By Dean Baker, Center for Economic and Policy Research | Report
The unemployment rate fell to 4.5 percent in March, its lowest level since May of 2007. The employment-to-population ratio also edged up to 60.1 percent, a new high for the recovery, but still more than 3.0 percentage points below its pre-recession level.
However, the good news on the household survey was accompanied by weak job growth in the establishment survey. The economy added just 98,000 jobs in March. Job growth was also revised downward by 38,000 for the prior two months, bringing the three-month average to 178,000. There also has been some shortening of the average workweek. The index of aggregate weekly hours is unchanged from its January level.
The strongest areas of job growth were restaurants (21,700), building support services (16,800), and health care (13,500). Mining also added 11,000 jobs, as did manufacturing. Retail was a big job loser in the month, shedding 29,700 jobs. This sector is likely to continue to show weakness as several major chains have announced plans to close a large number of stores.

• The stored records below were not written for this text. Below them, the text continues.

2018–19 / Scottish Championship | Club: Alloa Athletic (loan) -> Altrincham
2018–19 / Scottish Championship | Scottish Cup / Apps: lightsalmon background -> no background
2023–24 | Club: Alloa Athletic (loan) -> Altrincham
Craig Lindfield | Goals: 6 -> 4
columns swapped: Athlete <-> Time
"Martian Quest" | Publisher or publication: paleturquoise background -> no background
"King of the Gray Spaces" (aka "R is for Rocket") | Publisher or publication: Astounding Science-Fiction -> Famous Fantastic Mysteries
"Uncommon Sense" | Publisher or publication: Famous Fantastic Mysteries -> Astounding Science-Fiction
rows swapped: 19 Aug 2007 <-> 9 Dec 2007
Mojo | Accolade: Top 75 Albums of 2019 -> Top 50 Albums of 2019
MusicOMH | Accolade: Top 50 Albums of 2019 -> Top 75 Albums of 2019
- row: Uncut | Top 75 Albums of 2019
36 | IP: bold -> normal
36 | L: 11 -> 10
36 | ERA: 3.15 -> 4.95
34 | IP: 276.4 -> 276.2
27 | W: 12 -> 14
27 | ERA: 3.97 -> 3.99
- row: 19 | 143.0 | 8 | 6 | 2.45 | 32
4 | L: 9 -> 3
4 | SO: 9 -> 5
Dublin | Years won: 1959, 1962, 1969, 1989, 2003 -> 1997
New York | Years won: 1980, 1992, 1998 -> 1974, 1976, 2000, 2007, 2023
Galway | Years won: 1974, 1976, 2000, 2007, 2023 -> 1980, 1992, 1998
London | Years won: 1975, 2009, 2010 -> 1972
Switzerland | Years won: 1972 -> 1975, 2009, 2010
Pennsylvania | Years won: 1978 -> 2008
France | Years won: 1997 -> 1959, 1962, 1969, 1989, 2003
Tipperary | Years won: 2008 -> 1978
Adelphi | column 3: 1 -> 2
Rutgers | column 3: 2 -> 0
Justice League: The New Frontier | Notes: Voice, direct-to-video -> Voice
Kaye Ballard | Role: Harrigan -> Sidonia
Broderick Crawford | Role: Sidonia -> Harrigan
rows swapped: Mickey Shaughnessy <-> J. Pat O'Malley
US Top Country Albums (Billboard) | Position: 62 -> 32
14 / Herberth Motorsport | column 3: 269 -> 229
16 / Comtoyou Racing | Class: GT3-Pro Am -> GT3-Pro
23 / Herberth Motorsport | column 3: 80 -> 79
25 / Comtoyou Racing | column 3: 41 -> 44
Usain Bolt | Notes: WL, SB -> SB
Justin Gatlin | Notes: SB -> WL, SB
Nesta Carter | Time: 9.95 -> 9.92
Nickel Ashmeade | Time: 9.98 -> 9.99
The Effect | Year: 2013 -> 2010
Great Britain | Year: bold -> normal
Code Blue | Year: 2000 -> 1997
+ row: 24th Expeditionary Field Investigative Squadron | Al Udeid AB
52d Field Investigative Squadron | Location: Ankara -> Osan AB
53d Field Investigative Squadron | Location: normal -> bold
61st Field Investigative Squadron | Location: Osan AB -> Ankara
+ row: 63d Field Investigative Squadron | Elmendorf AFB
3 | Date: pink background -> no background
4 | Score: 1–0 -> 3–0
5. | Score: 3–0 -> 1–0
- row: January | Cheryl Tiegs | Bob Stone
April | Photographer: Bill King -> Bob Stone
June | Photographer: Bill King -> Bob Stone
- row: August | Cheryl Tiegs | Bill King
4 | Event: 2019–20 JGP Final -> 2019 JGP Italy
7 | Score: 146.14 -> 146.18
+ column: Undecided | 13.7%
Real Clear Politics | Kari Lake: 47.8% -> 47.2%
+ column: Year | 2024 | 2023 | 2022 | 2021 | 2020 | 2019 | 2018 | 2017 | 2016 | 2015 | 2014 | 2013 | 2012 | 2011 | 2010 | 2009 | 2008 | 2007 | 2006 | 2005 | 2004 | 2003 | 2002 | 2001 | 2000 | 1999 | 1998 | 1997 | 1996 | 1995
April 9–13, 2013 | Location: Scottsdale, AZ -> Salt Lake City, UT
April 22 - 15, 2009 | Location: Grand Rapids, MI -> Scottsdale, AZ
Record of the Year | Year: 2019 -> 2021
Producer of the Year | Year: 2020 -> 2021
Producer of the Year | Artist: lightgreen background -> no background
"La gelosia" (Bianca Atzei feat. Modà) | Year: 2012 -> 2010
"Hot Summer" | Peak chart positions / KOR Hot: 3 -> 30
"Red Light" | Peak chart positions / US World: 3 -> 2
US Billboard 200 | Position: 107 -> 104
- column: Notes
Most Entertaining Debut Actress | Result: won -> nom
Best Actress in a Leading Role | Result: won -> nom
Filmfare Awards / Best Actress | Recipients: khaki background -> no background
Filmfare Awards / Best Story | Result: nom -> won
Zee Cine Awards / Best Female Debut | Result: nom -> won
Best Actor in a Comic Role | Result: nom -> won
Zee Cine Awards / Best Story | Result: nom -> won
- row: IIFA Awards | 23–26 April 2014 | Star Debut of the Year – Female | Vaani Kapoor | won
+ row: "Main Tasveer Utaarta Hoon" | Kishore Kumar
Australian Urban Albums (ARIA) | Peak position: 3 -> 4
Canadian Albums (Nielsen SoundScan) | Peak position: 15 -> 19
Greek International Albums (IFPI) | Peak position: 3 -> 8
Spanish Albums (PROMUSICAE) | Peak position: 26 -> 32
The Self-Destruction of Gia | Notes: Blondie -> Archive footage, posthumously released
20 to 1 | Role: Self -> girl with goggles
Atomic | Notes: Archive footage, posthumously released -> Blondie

Wage growth appears to be slowing slightly. While the year-over-year increase in the average hourly wage was 2.7 percent, wages have grown at just 2.4 percent comparing the average of the last three months to the prior three months. This should give pause to those concerned about the labor market being too strong. The fall in the length of the work week, coupled with modest wage growth, indicates there is much room for further strengthening.